━━━━━ Dataset records ━━━━━

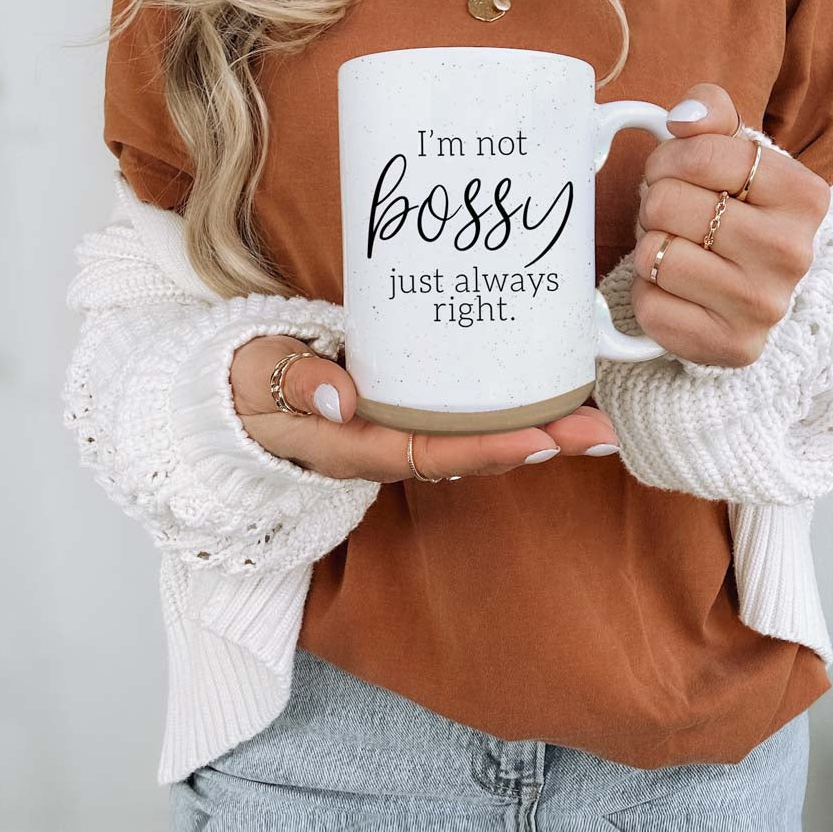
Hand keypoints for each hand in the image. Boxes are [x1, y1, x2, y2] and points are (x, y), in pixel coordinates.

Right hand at [230, 335, 620, 482]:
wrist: (231, 393)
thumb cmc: (244, 384)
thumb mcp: (255, 378)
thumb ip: (295, 384)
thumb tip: (341, 396)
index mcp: (351, 446)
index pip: (430, 452)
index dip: (488, 448)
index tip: (544, 439)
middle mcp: (384, 447)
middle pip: (470, 453)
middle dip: (538, 444)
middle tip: (601, 432)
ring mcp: (395, 431)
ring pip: (473, 439)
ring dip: (534, 431)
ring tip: (592, 418)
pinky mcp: (401, 410)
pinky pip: (460, 419)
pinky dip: (506, 412)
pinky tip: (543, 397)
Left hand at [632, 83, 830, 367]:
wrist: (755, 296)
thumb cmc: (737, 216)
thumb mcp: (736, 155)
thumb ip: (712, 114)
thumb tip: (685, 115)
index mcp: (804, 195)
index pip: (702, 153)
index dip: (670, 158)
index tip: (675, 172)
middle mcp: (792, 253)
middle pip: (666, 203)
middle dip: (655, 205)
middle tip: (674, 218)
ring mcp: (764, 306)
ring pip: (654, 255)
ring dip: (651, 249)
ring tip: (677, 252)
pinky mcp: (731, 347)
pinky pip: (650, 307)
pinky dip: (649, 295)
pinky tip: (677, 292)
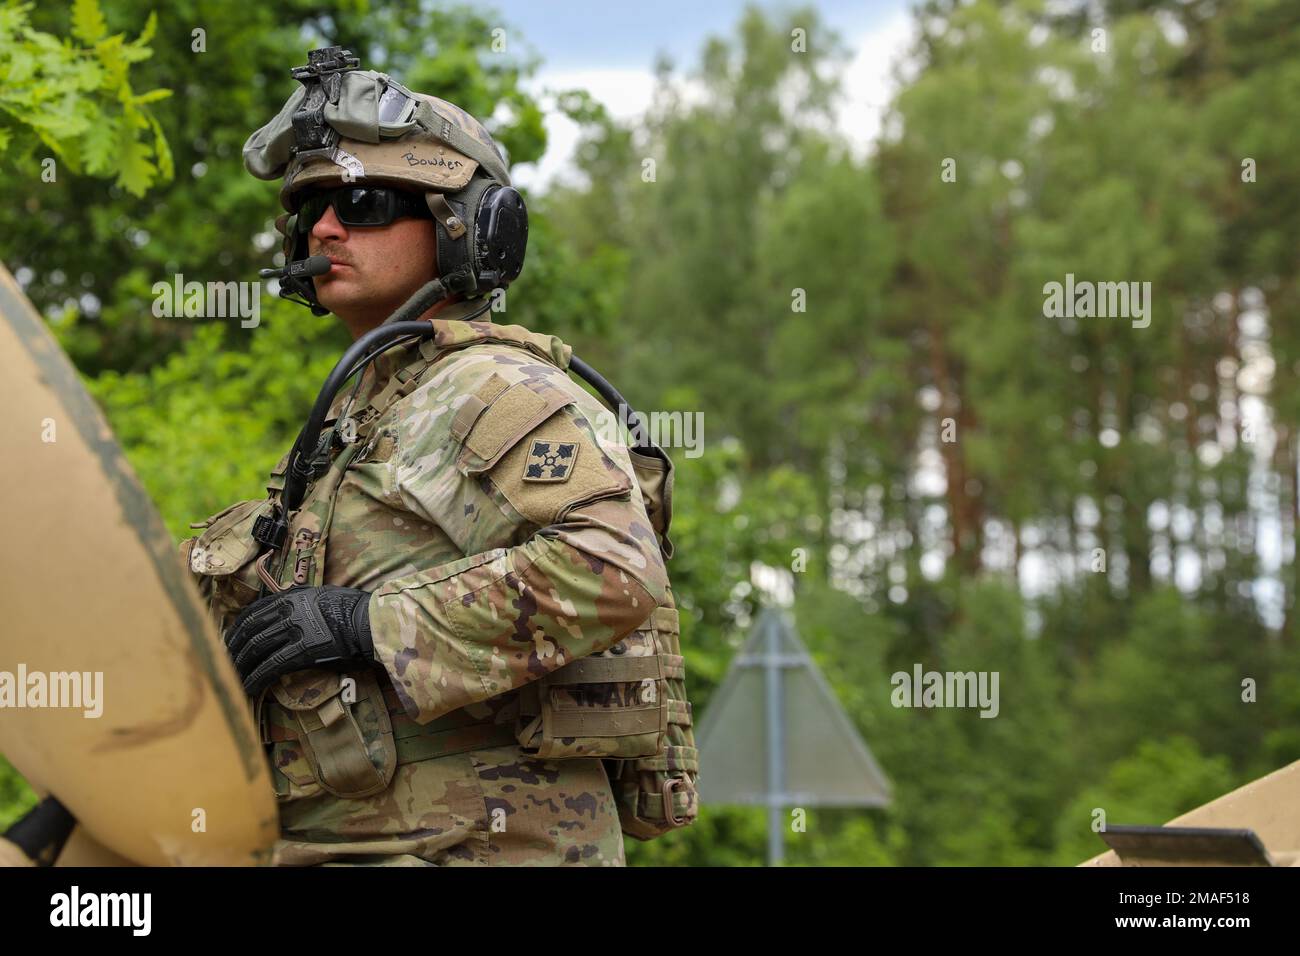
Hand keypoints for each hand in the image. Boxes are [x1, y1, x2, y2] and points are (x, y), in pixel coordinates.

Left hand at [223, 586, 373, 696]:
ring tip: (232, 678)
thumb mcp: (323, 596)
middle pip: (250, 630)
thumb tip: (287, 613)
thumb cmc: (355, 611)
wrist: (373, 623)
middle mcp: (289, 610)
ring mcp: (295, 630)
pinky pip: (271, 666)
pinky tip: (247, 687)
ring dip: (240, 665)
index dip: (237, 628)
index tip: (230, 640)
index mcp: (292, 596)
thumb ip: (301, 603)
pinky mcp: (303, 651)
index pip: (254, 612)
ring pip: (256, 648)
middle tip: (224, 663)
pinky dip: (255, 678)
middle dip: (233, 648)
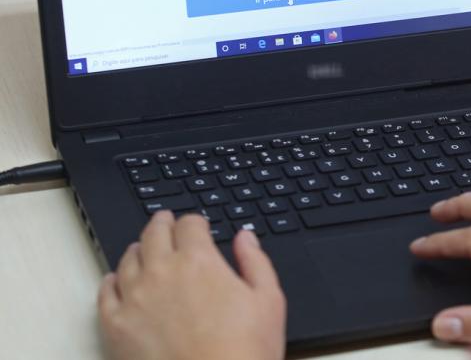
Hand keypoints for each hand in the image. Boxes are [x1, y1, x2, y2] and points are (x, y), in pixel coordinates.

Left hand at [98, 211, 285, 359]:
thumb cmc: (244, 352)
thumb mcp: (268, 300)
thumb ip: (255, 261)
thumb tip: (244, 238)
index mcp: (199, 261)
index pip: (189, 224)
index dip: (195, 221)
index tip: (197, 225)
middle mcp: (162, 272)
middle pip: (154, 233)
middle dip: (162, 223)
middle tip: (165, 221)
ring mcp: (135, 299)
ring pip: (127, 259)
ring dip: (137, 248)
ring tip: (142, 248)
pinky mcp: (116, 327)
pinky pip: (105, 294)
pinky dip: (110, 281)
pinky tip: (116, 280)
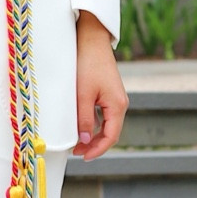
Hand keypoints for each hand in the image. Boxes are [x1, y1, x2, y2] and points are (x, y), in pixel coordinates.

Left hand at [73, 11, 127, 159]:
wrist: (91, 40)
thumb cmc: (87, 65)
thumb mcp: (83, 95)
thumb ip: (84, 119)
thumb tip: (85, 141)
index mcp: (117, 105)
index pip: (111, 136)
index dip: (98, 150)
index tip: (83, 157)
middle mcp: (120, 103)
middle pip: (110, 132)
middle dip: (94, 145)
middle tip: (76, 152)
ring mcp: (115, 98)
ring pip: (107, 124)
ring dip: (93, 135)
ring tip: (76, 143)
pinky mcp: (109, 93)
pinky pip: (104, 115)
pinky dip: (94, 124)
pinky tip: (81, 127)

━━━━━

### What you need to do
Could you return all lines from the records that include the word "Left"?

### Answer box
Left hand at [632, 83, 830, 367]:
Left hand at [223, 586, 373, 696]:
Left hand at [98, 211, 285, 359]:
Left hand at [73, 11, 127, 159]:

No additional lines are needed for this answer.